My idea was a garden, not a farm, to pretty up the yard by planting the brown, bare back half quickly before it was overrun with weeds. My daughter recommended a soil test, they sell cheap ones at Lowe’s. The “pH” looked good for tomatoes, a few other things. I commenced digging holes for three tiny plants, quickly hitting the concrete-like clay. I leaned on the shovel, panting and gasping, then stuck the plants in and sprinkled them with Miracl-Gro. Within days one withered.

I envisioned an Eden-like kaleidoscope of floral color and planted sunflower, marigold and zinnia seeds, nixing the already-started beds. Nearby I stuck in basil, sage, cilantro, and okra seedlings to jump-start a green look. In the plot along the back fence I planted beans, squash, cantaloupe, lettuce. Every day for a week in the warm Carolina sun I hacked away at the clay, scraping long trenches with the pick the former owner had left us, then bending double to spread the seeds and water them. Each morning afterward my back ached and throbbed.

I glanced only briefly at the instructions on the seed packages. I didn’t pay much attention to the intricacies of exactly when in springtime to plant, or how deep or how far apart the seeds should be sown. Still, each morning I looked out impatiently at the yard.

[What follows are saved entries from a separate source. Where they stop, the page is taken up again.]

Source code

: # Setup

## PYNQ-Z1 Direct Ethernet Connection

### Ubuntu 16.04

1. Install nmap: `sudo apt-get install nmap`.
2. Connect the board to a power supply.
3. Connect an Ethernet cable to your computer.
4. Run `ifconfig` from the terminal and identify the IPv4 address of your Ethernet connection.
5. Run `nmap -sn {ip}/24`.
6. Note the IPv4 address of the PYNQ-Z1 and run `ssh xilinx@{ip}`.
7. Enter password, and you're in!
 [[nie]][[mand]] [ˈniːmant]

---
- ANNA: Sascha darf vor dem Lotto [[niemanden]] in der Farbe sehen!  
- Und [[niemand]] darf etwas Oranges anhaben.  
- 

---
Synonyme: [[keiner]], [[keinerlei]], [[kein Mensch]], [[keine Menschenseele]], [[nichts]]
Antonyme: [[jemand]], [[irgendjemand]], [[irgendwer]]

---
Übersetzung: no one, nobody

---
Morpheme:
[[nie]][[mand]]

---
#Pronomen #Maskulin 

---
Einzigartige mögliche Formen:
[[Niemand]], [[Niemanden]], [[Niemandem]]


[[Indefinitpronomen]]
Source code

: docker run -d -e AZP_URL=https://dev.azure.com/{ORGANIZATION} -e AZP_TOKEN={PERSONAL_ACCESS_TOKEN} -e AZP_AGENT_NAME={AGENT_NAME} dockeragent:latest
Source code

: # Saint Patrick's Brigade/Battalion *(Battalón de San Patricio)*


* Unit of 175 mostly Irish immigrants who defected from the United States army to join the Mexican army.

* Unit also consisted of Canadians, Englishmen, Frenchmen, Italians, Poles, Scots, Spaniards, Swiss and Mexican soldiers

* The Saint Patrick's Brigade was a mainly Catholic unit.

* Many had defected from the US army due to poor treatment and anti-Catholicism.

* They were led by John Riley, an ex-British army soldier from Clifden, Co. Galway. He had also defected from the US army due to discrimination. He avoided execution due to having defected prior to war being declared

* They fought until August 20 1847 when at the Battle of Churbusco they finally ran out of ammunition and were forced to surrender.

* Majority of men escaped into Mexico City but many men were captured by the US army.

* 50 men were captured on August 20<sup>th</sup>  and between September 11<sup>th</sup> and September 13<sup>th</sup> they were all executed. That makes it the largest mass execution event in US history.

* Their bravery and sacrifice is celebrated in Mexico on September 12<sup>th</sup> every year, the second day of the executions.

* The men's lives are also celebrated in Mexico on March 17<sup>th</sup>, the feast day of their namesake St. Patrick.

A week or so after I finished, in late April, the TV weather lady warned of an approaching freeze. “Cover those new plants,” she chided. I either didn’t take her seriously or didn’t want to bother. Sometimes, as we know, these TV weather people try to scare you. They call for snow in your town, it doesn’t snow. They predict sunshine, it’s chilly and overcast.

This time she got it right. The mercury sank to 30 F, maybe lower. I looked outside, the leaves of my okra and sage were withered and dead. At Lowe’s Garden Center an indifferent or overworked staff had left the outdoor beds uncovered. Row after row of tiny plants were killed by the cold.

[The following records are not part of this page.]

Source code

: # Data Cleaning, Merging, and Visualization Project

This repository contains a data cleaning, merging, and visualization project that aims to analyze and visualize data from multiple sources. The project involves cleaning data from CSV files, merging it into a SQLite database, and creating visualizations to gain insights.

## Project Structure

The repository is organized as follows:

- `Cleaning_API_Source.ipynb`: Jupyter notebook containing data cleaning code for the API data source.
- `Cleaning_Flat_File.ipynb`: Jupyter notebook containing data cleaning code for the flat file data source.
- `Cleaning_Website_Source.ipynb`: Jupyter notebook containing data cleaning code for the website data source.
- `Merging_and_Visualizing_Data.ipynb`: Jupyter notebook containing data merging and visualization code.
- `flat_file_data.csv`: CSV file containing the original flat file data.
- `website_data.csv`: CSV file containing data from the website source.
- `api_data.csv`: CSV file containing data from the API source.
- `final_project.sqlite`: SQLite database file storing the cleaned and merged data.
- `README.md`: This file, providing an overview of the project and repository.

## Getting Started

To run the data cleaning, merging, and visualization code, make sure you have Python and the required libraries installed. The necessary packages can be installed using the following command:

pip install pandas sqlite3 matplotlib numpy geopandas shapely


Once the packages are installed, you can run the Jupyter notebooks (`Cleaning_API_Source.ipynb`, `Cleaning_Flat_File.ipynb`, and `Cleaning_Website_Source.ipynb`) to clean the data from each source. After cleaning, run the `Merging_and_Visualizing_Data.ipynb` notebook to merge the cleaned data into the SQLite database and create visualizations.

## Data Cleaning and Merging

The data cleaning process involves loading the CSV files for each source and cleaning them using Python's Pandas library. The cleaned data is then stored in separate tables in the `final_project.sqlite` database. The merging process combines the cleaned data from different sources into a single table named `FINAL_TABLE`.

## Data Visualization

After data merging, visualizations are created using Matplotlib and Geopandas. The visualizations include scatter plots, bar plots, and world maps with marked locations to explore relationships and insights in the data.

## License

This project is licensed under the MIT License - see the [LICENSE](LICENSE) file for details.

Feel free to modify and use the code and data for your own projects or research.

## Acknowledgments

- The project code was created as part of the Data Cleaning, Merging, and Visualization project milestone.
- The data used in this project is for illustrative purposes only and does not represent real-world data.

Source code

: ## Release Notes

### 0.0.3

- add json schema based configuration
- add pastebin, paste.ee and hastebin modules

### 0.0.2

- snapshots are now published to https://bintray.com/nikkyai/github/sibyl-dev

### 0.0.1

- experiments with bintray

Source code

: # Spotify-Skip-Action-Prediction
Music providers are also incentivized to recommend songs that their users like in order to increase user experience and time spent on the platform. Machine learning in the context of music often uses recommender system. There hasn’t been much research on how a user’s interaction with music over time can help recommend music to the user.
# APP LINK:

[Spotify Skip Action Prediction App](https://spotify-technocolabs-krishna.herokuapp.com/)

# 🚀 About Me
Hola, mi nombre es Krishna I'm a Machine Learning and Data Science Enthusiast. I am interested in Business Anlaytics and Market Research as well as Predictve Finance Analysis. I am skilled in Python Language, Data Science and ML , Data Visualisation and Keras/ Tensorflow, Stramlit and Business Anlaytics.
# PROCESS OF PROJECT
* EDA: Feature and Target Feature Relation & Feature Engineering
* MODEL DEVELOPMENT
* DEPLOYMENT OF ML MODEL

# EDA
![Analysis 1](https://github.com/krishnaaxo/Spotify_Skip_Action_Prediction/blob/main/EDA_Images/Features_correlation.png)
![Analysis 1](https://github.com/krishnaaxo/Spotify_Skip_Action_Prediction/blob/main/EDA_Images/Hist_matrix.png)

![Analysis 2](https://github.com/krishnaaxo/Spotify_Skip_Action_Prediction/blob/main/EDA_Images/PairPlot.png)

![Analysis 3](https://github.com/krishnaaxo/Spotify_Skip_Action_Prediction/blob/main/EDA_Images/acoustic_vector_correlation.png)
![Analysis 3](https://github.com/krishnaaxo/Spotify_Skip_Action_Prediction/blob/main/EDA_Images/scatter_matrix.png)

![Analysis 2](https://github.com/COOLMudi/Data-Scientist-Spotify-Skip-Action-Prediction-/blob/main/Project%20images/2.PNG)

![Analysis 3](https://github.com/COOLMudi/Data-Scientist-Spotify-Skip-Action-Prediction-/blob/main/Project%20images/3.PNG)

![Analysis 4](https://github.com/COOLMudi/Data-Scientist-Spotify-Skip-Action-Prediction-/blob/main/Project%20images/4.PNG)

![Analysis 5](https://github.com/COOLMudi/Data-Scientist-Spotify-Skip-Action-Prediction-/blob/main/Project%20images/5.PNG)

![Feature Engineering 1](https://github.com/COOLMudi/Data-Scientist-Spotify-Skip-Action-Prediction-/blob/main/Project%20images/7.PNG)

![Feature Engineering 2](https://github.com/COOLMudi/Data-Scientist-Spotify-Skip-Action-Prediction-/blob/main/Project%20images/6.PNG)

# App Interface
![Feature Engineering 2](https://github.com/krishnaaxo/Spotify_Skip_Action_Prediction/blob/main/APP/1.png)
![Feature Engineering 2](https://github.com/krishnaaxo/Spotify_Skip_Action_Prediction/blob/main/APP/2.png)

I surveyed my backyard garden, brown and bare, my silent spring. Only the sunflowers were timidly emerging. The dirt stared back at me, the sticks I used to mark my planted rows tilting forlornly where I had inserted them in the soil, marking only the faint imprint of my spade. I watered yet again. Within days the two plots were faintly dotted with green as the long-established weeds, the clover, chickweed, buttercup, and others I didn’t recognize surged to the surface. The stuff I planted, still no-shows.

I tramped back to Lowe’s and bought more seeds: spinach, onion, peppers, more beans, more squash, more marigolds and zinnias. Grinding my teeth, I scraped new rows, planted and watered the seeds, threw the hose down and stomped into the house. I wondered: what’s wrong with my soil? Excess lime? Toxic chemicals? Do I know what I’m doing? I bent over and glared at the surface. Weeds, then nothing.

Since then the days have grown warmer. I’m still watering, but not as often. I’ve quit with the Miracl-Gro, wondering if I overwhelmed the seeds. I’ve learned to relax. I see us still getting our vegetables at the Food Lion all summer then next fall and winter.

Then the other day I saw something. Tiny sprouts had emerged, a fraction of an inch long, about where I had planted the beans. I could see microscopic, bright-green leaves peeking out where I thought I had sown the lettuce. An irregular row of inch-long seedlings was visible where I left the zinnia seeds. I then spied the tiny, bent leaves of a squash plant about where I had planted it.

I stepped back, from ten feet away I saw only the weeds. But Spring was breaking out in my garden. The seeds I bought and planted apparently were alive, after all. Well, some of them. So far, just tiny bits of green, no promise of bushels of ripe vegetables by late summer. We’ll still be waiting in line at the grocery or farmer’s market. But something is out there.